Yes, the calendar pages continue to fall off and end of the year is fast approaching.
Soon, the Thanksgiving and Christmas (Hanukkah too) holidays will be upon us.
With that come the letters and phone calls and events looking for your charitable donations.
And, in many instances, you can claim those donations you make on your tax return.
That is, of course, if you itemize, but more on that later.
Even if you can’t get the tax break, it is still a nice thing to do for others who may be less fortunate.
But, things are not always as they appear.
Not all “charities” are exempt organizations
The first thing you should be aware of is not everyone that comes knocking at your door represents a viable charity.
Unless the organization is an IRS section 501(c)(3) exempt organization, the donation is not legally deductible.
It may not make sense to some people as to why there is a distinction here, but the answer is quite simple: qualified charitable organizations do not pay taxes, and therefore are held to strict IRS guidelines relating to their reporting of information and how the monies they collect are used.
By giving the organization a tax-break, you are also benefiting by being able to take a deduction as well.
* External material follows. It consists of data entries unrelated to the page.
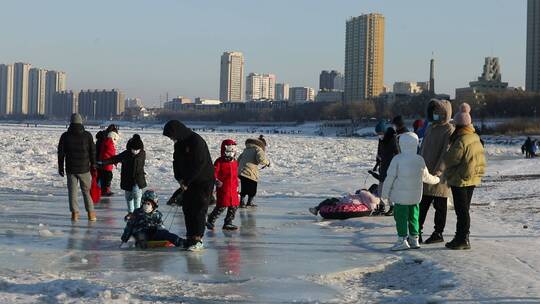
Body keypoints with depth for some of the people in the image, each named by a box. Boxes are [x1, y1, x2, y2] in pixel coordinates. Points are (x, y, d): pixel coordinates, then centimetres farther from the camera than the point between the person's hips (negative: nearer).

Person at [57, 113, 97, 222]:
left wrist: (60, 167, 9)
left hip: (71, 169, 0)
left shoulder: (65, 136, -2)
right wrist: (93, 165, 9)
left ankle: (75, 213, -1)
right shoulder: (87, 135, -4)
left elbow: (60, 153, 2)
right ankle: (91, 213, 6)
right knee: (86, 190, 9)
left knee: (72, 191, 5)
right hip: (84, 168, 0)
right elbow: (93, 151, -1)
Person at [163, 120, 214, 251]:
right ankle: (190, 237, 14)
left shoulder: (196, 141, -21)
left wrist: (186, 181, -17)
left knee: (199, 210, -9)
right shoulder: (179, 144, 7)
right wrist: (179, 179, -3)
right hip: (189, 181, 8)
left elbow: (199, 165, -23)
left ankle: (198, 240, -7)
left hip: (204, 181, -8)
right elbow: (176, 162, 14)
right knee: (187, 208, 7)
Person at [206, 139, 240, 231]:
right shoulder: (219, 162, -5)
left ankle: (228, 223, 17)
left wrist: (237, 186, 21)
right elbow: (214, 173, -8)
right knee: (222, 206, -9)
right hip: (223, 188, -6)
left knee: (234, 206, 6)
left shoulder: (235, 162, 14)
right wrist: (216, 181, -25)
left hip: (233, 189, 6)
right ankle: (210, 221, 6)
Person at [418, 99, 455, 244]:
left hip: (440, 174, -7)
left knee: (439, 205, 2)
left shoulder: (449, 130, -9)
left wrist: (439, 170, -24)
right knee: (422, 203, 7)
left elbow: (447, 152, -17)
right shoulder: (430, 128, 15)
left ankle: (438, 233, 10)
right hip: (426, 172, 7)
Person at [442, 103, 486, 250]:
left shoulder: (461, 141, -21)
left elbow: (450, 159, -18)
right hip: (472, 179, 9)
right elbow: (480, 159, 16)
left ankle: (463, 239, 2)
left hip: (460, 180, -9)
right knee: (464, 209, 16)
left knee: (461, 211, -2)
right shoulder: (476, 138, 7)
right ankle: (462, 237, 24)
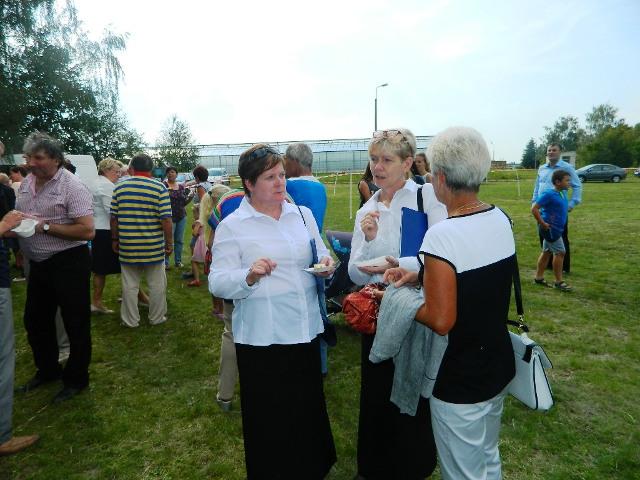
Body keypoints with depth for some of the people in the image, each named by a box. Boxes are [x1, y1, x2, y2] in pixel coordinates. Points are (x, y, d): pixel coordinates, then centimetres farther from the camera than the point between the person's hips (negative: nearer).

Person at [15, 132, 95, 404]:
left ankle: (76, 379, 23)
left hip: (68, 263, -8)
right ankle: (47, 370, 41)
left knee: (75, 324, 6)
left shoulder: (72, 186, -17)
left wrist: (45, 227, -22)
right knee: (35, 320, 20)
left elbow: (88, 231, -23)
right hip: (38, 263, 8)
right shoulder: (27, 183, 6)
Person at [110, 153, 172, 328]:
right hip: (154, 247, -2)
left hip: (127, 247, 2)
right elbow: (166, 219, -12)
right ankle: (157, 318, 22)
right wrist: (169, 242, -3)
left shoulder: (119, 188, 1)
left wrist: (115, 239, 16)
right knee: (156, 284, 11)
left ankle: (130, 320, 22)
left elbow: (114, 218, 3)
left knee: (130, 285, 12)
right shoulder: (159, 188, -8)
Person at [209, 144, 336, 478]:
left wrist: (326, 263, -8)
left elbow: (320, 257, 15)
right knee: (268, 418, 11)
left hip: (305, 331, 5)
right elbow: (218, 283, -11)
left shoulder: (303, 215, 8)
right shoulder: (232, 226, -6)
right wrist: (249, 276, -29)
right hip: (262, 338, -4)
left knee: (308, 409, 20)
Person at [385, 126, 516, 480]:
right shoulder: (501, 220, -2)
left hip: (460, 381, -8)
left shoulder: (442, 234, -27)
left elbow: (440, 321, -26)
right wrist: (420, 276, 2)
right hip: (499, 365, 8)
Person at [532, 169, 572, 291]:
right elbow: (534, 209, -23)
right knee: (560, 252, -4)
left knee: (547, 252, 14)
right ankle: (559, 282, 6)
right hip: (551, 228, -9)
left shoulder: (562, 193, 7)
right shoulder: (549, 194, -20)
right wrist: (542, 223, -20)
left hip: (555, 228, 9)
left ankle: (539, 277, 24)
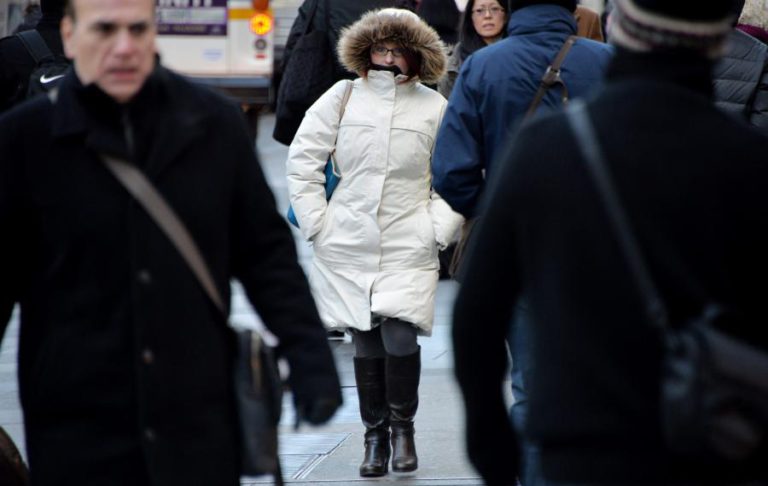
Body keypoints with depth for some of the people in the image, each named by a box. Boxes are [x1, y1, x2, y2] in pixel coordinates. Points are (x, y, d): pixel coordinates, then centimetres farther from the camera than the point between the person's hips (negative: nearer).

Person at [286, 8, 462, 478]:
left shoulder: (435, 107, 4)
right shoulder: (343, 97, 4)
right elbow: (302, 159, 6)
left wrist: (438, 228, 0)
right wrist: (316, 220, 1)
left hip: (409, 247, -1)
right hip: (348, 244, 1)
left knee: (400, 338, -14)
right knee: (366, 345, 4)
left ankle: (403, 425, 9)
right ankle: (375, 436, 18)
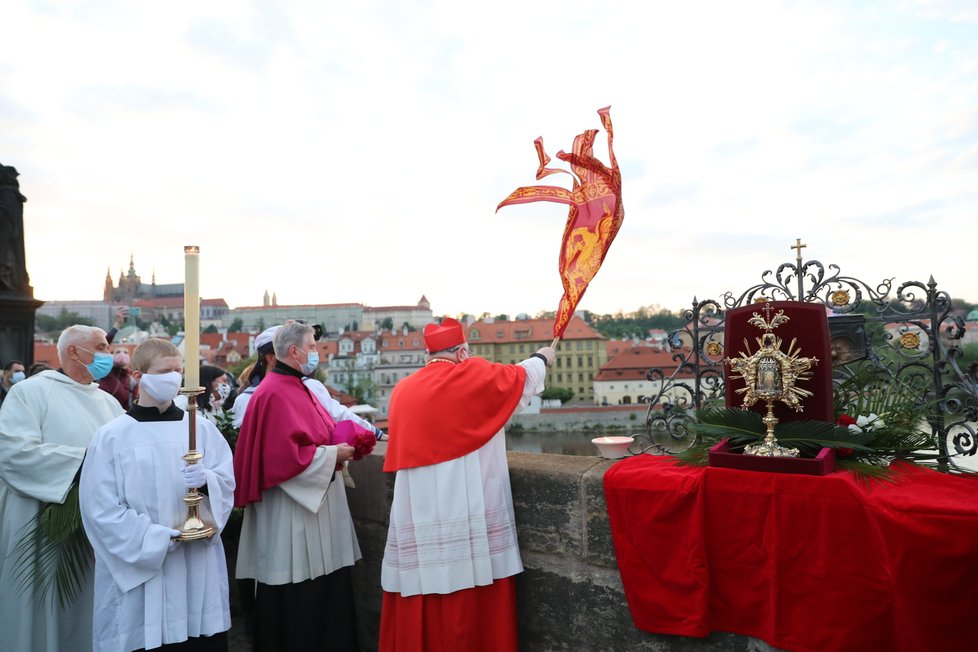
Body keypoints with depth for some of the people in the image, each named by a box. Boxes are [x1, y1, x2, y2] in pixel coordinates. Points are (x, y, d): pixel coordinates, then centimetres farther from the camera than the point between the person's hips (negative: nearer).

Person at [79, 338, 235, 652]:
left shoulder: (203, 429, 4)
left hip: (199, 563, 2)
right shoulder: (111, 436, -4)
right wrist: (153, 537, -15)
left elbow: (228, 480, 2)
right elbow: (100, 507, -8)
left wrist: (206, 480, -20)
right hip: (138, 566, -2)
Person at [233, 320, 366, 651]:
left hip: (314, 503, 10)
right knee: (297, 599, 2)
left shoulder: (298, 388, 12)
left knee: (323, 591, 14)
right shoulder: (274, 394, -18)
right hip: (292, 512, -10)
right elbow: (285, 455, -24)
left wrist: (341, 446, 4)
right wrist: (332, 454, -15)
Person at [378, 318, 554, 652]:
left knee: (420, 589, 12)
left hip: (416, 512, 5)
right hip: (466, 510, -5)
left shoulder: (403, 389, 8)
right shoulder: (473, 375, -6)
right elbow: (522, 376, 10)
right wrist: (542, 358, 31)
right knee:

So, just because a little kid wearing a baseball uniform knocks on the door, or someone sets up a table in the mall handing out religious blessings in exchange for cash, they are not always legitimate charitable organizations.
The IRS has a database you can search to check up on any organization you may be thinking about donating to.
Receiving value for donations
Another big issue arises when it comes to charity events.
You have undoubtedly heard about dinners where a portion of the per-plate cost goes to a charity, yes?
Or a special event at a hot-spot or cultural location where a charity will be helped?
Or even a raffle/auction to help raise funds.
Well, I’m sorry to inform you that many of these instances are not considered donations (or at least not entirely).
See, the way it goes is, you have to give up something of value in order for it to be considered a qualified donation.
When you get something of value, it’s essentially a purchase transaction, so you lose any or all of the possibly deduction.
Here are examples of the three most common scenarios:
- You go to a charity dinner event which costs $500 per plate. Since you are actually receiving a meal in exchange for that donation, you can only deduct the portion of your donation that exceeds the cost of the meal.
- You go to an event with an auction in which all proceeds go to charity. You bid on, and win a cruise for 2. The cruise has a retail value of $1,500 but the bid you won with was only $1,000. You cannot deduct any of that money since you received something that had a higher value than your contribution.
- You open the mail and see a letter from your favorite charity and send them a check. A few weeks later you receive a thank you letter in the mail. The entire contribution is deductible because you did not receive anything of value (monetary value at least) in return for your gift.
Most organizations will include these caveats in their marketing materials, or in the receipt you receive.
The problem is that many people do not read the fine print on anything, so when they get to their tax preparer they are shocked when told about the disqualified portions.
Limitations based on your 1040
Yet another problem when it comes to deducting charitable donations is your tax return itself.
You must itemize your deductions in order to take a deduction for any donations.
Go ahead, look at the first two pages of the 1040.
You will see no reference to charitable donations anywhere, except for Schedule A.
That means if you take the standard deduction, you get no benefit.
It seems like a such a simple thing, but the recipient organizations probably think it will scare people out of donating if they advertise something like:
“Your gift is tax deductible but only if you itemize!”
And, of course they also don’t tell you that you will never be able to deduct the full value of anything you give (in terms of giving goods), but that’s how it works.
The most you will be able to deduct on your tax return is 50% of your adjusted gross income depending on the type of donation you make.
Ultimately, the responsibility falls on you, the taxpayer, to make sure that you know what you are doing before making any kind of donation.
Call the organization, call your tax preparer, call the IRS taxpayer advocate if you have to.
Do anything to make sure that you have all the information necessary to make the right choice.
It’s not such a bad idea to seek help on something you’re not 100% sure about.
And, it’s better to file correctly the first time than risk a fraudulent deduction upon audit down the line.